◆ Исходный фрагмент
В июле 1918 года арестовали Владимира Перельцвейга. По выдуманному доносу своего же курсанта. Доносчик утверждал, что в стенах учебного заведения будто бы готовится контрреволюционное выступление. Никаких доказательств найдено не было. Но кто тогда разбирался в юридических тонкостях? Без долгих разбирательств следователи Петроградской Чрезвычайной Комиссии приговорили к расстрелу шестерых преподавателей и курсантов. В их числе оказался двадцатилетний Владимир Перельцвейг.
В августе приговор привели в исполнение. Расстрельное постановление было подписано главой ЧК Моисеем Урицким. О чём писали все городские газеты. Уже позже стало известно, что Урицкий хоть и подписал документ, но выступал против этой казни.
Леонид был раздавлен. Чудовищная несправедливость его потрясла. Он метался, терзался и… решил эту несправедливость исправить. По-своему.
Тридцатого августа 1918 года Леонид Каннегисер приехал к зданию Народного Комиссариата внутренних дел Петрокоммуны на велосипеде, спокойно зашёл в вестибюль, дождался приезда Моисея Соломоновича Урицкого и привёл в исполнение собственный приговор.

◆ Цель задания
Продолжите рассказ о Леониде Каннегисере и Моисее Урицком, начав сразу после его последнего предложения.

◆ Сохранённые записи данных
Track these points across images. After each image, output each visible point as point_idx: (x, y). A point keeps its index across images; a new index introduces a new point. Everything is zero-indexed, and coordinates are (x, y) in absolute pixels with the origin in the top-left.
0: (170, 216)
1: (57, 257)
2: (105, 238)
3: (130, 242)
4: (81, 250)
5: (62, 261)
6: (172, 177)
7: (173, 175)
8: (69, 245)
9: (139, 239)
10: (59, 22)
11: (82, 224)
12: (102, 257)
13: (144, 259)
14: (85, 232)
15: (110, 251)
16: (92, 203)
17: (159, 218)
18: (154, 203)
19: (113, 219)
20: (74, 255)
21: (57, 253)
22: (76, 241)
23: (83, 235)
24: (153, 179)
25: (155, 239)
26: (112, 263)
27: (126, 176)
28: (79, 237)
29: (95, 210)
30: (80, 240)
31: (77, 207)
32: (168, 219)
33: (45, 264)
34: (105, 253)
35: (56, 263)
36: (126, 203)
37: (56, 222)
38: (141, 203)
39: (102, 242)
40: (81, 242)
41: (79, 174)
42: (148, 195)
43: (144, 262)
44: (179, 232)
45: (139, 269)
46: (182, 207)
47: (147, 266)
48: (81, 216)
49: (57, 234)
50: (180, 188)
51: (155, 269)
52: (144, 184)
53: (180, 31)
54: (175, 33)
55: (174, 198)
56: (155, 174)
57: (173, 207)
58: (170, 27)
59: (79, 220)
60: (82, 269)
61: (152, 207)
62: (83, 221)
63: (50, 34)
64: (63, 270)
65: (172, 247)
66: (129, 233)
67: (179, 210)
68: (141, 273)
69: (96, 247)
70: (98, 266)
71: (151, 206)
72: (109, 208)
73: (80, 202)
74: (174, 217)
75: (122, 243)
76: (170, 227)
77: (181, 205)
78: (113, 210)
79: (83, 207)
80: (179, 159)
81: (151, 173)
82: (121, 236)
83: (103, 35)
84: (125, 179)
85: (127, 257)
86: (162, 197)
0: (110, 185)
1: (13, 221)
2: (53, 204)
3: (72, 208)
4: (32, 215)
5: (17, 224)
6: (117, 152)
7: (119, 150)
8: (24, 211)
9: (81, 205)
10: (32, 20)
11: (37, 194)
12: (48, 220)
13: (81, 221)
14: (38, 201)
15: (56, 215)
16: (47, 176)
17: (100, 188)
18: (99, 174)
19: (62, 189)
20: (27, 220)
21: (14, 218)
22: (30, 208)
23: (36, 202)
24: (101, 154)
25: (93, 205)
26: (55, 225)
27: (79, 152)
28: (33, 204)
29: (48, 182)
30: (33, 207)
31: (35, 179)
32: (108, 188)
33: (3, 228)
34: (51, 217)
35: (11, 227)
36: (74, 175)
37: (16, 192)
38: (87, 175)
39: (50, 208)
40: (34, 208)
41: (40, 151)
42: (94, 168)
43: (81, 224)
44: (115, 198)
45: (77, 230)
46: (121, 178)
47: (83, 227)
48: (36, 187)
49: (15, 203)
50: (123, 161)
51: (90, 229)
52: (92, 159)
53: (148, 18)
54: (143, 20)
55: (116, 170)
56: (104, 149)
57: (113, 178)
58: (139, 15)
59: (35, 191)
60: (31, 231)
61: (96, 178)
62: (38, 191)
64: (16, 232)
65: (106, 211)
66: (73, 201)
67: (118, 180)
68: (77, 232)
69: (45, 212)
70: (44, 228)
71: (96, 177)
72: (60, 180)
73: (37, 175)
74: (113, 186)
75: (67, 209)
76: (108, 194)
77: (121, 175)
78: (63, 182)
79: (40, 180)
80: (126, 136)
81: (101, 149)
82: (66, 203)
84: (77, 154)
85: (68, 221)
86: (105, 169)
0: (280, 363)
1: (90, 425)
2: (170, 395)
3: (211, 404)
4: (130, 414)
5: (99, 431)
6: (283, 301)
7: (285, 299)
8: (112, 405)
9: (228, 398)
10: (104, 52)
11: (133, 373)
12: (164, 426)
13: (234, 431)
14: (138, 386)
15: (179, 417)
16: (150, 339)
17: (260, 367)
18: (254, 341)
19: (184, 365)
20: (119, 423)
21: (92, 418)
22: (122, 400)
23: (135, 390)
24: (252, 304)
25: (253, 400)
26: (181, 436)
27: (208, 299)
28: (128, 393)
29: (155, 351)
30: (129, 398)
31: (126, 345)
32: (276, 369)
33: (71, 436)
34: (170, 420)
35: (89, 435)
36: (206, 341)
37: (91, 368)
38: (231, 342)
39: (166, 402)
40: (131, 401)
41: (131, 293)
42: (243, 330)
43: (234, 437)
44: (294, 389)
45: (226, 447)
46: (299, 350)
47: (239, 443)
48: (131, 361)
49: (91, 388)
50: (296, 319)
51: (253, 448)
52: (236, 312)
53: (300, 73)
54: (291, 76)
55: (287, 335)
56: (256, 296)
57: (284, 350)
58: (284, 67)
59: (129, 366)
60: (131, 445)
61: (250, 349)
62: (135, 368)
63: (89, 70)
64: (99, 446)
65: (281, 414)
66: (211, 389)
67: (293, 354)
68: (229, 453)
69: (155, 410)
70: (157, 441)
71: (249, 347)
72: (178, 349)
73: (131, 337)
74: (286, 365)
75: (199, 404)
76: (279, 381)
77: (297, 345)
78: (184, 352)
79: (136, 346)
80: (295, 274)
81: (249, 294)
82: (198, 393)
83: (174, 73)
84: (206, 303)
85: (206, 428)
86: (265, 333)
---
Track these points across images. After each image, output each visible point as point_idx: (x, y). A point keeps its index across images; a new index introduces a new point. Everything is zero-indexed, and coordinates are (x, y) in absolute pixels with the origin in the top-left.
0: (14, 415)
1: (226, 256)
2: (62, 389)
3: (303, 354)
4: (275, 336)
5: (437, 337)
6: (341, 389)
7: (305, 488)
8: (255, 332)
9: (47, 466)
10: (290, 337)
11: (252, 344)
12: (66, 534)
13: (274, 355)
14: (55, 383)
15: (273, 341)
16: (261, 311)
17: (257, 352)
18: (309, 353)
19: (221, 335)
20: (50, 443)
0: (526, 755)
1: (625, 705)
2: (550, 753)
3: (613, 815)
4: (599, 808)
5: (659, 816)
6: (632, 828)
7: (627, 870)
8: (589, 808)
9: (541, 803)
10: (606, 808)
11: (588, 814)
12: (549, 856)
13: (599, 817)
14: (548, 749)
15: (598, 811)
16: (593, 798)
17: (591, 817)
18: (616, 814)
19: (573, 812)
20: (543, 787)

◆ Результат упражнения
Может ли один смертельный выстрел убить сотни человек? Оказалось, что может. Пуля, сразившая наповал главу ЧК Петрограда, вызвала решительную реакцию. Так совпало, что в этот же день, только вечером в Москве, было совершено покушение на Владимира Ленина во время его выступления на заводе Михельсона, в результате которого вождь получил серьёзные ранения. «За кровь Ленина и Урицкого пусть прольются потоки крови — больше крови, сколько возможно», — писала в те дни «Красная газета».
…Поэтесса Зинаида Гиппиус тогда записала в своём дневнике: «Произошло, наконец, убийство Урицкого и одновременно ранение в шею и грудь Ленина. Урицкий умер на месте, Ленин выжил и сейчас поправляется. Большевики на это ответили тем, что арестовали 10 000 человек. Арестовывали под рядовку, не разбирая. С первого разу расстреляли 512, с официальным объявлением и списком имён. Затем расстреляли ещё 500 без объявления. Не претендуют брать и расстреливать виноватых, нет, они так и говорят, что берут заложников, с тем, чтобы, убивая их косяками, устрашить количеством убиваемых. Объявили уже имена очередных пятисот, кого убьют вскоре. Нет ни одной буквально семьи, где бы не было схваченных, увезённых, совсем пропавших». Так начался Красный террор…
О, кровь семнадцатого года!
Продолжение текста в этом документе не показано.